Among the court musicians of the Joseon period were several blind artists, who were called “gwanhyeonmaengin관현맹인.” Scholar and government official Park Yeon박연 who was in charge of music and arts during King Sejong’s reign in the early 15th century wrote an appeal to the king to call for improved treatment of blind court musicians. Park wrote, “Kings of the past put blind musicians in charge of celebrations and entertainment, because they could pay careful attention to sound even without sight and also because no one in this world is worthless.” The hiring of blind court musicians was part of Joseon’s welfare program for the disabled. Such program is available today as well. The Korean Traditional Music Orchestra of the Blind is comprised of professional gugak musicians with visual impairments. The absence of sight seems to have sharpened their auditory senses, resulting in beautifully harmonious music. The first piece we’re going to hear today is a poetic song titled “Gwansanyungma관산융마” sung by Lee Hyun-ah, a member of the Korean Traditional Music Orchestra of the Blind, with Park Ji-sun playing the danso for accompaniment. The song describes the scenic sight of a quiet river and a gentleman feeling the westerly wind while listening to the sound of a flute and watching the gulls fly about.

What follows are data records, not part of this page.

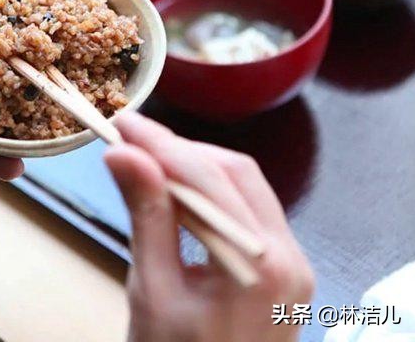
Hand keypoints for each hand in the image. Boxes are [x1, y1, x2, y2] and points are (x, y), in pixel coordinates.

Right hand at [104, 112, 313, 341]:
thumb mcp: (152, 291)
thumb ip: (145, 217)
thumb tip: (124, 154)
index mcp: (262, 268)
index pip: (210, 180)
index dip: (162, 144)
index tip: (122, 123)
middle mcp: (290, 260)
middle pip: (236, 174)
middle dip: (180, 150)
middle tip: (130, 138)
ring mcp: (292, 266)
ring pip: (243, 188)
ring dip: (194, 169)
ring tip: (144, 160)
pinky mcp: (282, 272)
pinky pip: (245, 214)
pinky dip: (208, 195)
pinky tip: (174, 192)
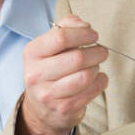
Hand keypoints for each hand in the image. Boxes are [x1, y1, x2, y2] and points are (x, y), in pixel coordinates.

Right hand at [18, 15, 108, 134]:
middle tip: (101, 51)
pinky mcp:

Gwansanyungma / Sung by Lee Hyun-ah, danso by Park Ji-sun
Lee Hyun-ah was awarded with the grand prize at the 2013 Onnara Gugak Contest over other non-disabled contestants. It wasn’t easy for a blind person to major in Korean traditional music. There were very few musical scores or textbooks in braille, so she studied music by listening to music experts analyzing Korean music on radio. Even after all that hard work, however, she couldn’t apply to music colleges, because no music college at the time admit people with disabilities. But one college heard of her story and allowed blind students to apply for admission and let her compete with other able-bodied peers. Considerations for people with disabilities are still lacking in Korean society, leaving disabled people to deal with many challenges in their everyday lives. Next up is master singer Lee Hee-wan’s rendition of Gyeonggi folksong “Noraegarak” meaning melody. Lee Hee-wan, also blind, was born into a family of gugak musicians and studied music under many different teachers. He must have overcome numerous challenges until he was able to incorporate all his experiences and sentiments in his singing and came to be admired as a master singer. Here’s Lee Hee-wan singing “Noraegarak.”
Noraegarak / Sung by Lee Hee-wan
Today’s last piece is a passage from pansori Heungboga흥보가 sung by Choi Jun with piano accompaniment. Choi was diagnosed with developmental disability when he was only 30 months old. But he was found to be extra sensitive to sound when young and learned to play the piano and sing pansori when he was a mere elementary school student. He learned how to articulate by singing pansori and subsequently became capable of interacting with other people. He combined his two loves – pansori and piano – and created a new genre of piano byeongchang병창, singing pansori with piano accompaniment. He is a true all-around musician who can write music and play his compositions. The passage we’re going to hear soon is the part where the greedy Nolbu visits his now-wealthy brother Heungbo and takes home a hwachojang화초장, a small flower-decorated wardrobe, filled with gold. This week’s Sounds of Korea will conclude with Choi Jun singing the Hwachojang화초장 aria from pansori Heungboga.